An essay written in modern times (Museum vol. 2)
I am walking to the Tate Modern; the placid river is reflecting the city; restaurants and shops are being passed by, but not before being noted for later; I am at the Tate Modern. The museum is enormous; overwhelming; unconquerable. Erin mentions the possibility that most of the enormity is empty space, as a stylistic flair of sorts. The museum looks like a warehouse from the outside - we step through the doors - and the inside, too. Everything becomes monochromatic as the interior is pure, unadulterated grey. Rafters are clearly visible. There are no walls to be seen, initially, save the four large ones. The Tate is an oppressive, half-empty rectangle. Very minimalist; very conjuring-of-mechanization; I will take the liberty of dubbing this building Modernist.

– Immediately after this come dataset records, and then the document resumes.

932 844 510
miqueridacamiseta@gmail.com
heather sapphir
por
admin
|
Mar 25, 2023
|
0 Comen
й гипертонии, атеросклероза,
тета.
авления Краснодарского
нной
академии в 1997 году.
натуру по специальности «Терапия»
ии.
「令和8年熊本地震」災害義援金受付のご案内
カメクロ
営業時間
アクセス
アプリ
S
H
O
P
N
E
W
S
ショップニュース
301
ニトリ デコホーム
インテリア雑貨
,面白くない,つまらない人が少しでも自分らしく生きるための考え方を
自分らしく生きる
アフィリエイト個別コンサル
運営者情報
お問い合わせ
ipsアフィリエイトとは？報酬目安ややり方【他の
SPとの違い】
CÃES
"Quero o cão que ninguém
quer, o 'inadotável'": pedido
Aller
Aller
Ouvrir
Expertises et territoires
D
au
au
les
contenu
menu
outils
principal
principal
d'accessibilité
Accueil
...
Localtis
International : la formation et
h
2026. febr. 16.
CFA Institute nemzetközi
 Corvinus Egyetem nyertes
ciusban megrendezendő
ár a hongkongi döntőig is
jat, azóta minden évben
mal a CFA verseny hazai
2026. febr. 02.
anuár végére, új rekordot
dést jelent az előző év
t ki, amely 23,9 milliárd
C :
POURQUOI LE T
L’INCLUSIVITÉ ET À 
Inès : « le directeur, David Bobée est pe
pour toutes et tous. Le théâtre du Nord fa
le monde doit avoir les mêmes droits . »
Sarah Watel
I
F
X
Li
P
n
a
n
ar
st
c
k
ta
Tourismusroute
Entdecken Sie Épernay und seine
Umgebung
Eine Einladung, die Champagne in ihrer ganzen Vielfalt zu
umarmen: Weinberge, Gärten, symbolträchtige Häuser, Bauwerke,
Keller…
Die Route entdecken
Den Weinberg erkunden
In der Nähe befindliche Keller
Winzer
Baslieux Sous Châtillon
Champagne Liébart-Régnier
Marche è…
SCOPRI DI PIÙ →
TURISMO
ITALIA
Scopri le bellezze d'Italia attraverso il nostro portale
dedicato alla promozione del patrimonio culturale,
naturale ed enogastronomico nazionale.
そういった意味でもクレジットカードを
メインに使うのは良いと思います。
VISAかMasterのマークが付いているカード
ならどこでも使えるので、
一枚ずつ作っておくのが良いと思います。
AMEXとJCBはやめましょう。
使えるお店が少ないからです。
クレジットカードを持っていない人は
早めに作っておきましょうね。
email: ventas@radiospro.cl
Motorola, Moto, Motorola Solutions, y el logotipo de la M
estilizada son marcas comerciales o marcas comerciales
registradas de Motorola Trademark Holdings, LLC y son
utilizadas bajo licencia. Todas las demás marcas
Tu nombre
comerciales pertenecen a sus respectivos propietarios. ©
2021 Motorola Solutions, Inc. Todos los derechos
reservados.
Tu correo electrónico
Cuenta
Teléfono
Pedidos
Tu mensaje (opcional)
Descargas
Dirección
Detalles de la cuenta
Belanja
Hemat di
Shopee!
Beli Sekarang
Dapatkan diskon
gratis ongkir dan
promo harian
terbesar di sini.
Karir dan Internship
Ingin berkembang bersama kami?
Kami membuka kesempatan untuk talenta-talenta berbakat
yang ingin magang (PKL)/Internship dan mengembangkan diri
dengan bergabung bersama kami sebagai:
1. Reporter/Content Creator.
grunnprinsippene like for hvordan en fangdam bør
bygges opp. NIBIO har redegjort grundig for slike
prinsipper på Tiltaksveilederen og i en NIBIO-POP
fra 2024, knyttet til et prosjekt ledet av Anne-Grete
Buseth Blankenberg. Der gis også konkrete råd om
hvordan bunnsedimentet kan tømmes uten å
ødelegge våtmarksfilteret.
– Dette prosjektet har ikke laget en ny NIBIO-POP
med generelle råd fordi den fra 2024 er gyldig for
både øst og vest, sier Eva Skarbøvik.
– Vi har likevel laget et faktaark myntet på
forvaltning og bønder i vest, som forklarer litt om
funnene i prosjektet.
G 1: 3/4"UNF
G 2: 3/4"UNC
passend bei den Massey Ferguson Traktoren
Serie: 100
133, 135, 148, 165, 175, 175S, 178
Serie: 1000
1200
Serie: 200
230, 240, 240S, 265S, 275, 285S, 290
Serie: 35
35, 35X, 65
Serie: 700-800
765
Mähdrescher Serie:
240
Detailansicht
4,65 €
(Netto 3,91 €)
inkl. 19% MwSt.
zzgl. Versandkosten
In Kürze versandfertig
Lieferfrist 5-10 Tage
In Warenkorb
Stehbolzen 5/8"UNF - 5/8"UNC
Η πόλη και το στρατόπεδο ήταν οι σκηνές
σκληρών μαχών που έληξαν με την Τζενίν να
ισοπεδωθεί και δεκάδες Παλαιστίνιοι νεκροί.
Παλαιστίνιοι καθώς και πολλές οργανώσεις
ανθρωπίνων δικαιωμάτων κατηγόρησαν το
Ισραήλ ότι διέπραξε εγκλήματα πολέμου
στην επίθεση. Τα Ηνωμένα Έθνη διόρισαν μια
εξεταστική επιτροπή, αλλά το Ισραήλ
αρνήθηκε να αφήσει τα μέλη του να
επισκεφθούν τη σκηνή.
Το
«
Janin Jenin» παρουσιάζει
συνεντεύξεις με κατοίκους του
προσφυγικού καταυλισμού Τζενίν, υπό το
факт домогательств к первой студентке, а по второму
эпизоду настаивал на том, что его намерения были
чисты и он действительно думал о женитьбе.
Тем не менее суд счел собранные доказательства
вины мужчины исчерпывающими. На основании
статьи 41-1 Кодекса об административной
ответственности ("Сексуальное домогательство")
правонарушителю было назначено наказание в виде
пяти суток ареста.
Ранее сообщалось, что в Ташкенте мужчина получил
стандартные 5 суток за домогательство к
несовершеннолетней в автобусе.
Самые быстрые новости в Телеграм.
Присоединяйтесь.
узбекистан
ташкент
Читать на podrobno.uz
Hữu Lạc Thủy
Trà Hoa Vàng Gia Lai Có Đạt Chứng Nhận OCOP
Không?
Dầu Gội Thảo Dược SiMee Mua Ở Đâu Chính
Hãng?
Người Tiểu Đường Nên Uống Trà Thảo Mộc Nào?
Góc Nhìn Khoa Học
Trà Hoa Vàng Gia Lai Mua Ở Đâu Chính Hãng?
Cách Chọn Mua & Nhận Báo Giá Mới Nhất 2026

Prof. Cvetkovich had reminded us to notice and consider the building itself, and now I knew why. The very structure housing modern art was itself a work of modern art, insofar as we can define a term like "modern art." Indeed, what does that mean? Minimalism? Post-structuralism? Dada? There are, of course, numerous angles and opinions on the value and aesthetics of modern art, modernism, what have you, but what really intrigued me is that the Tate picked one and designed the modern art museum in that selected style. I shall list what I perceive to be the implications of this: 1. That modernism, in fact, is truly definable, or at least, that its aesthetic is. 2. That a museum should be designed in the style of the art it claims to hold, so long as it can define said art (see Implication #1). 3. That the building housing aforementioned art, insofar as it is definable, should likewise be defined, so that said building itself becomes a piece of art (and maybe should be housed within a larger, non-modernist building?) And 4. That all art within said building is modern art...in so far as that term can be defined. So that, you know, we have the Rothko room, an assortment of Dali, a smattering of Matisse, and a warehouse.
What will happen to the Tate Modern in a hundred years, when this modern art movement is no longer modern? Will it have to change it's name? And I wonder why there don't seem to be museums dedicated to other -isms. Where's the Tate Romantic? The Smithsonian Gothic? The Fort Worth Museum of Dada Art? (Would that building be shaped like a toilet?) I guess we just have a fascination with the period in which we live.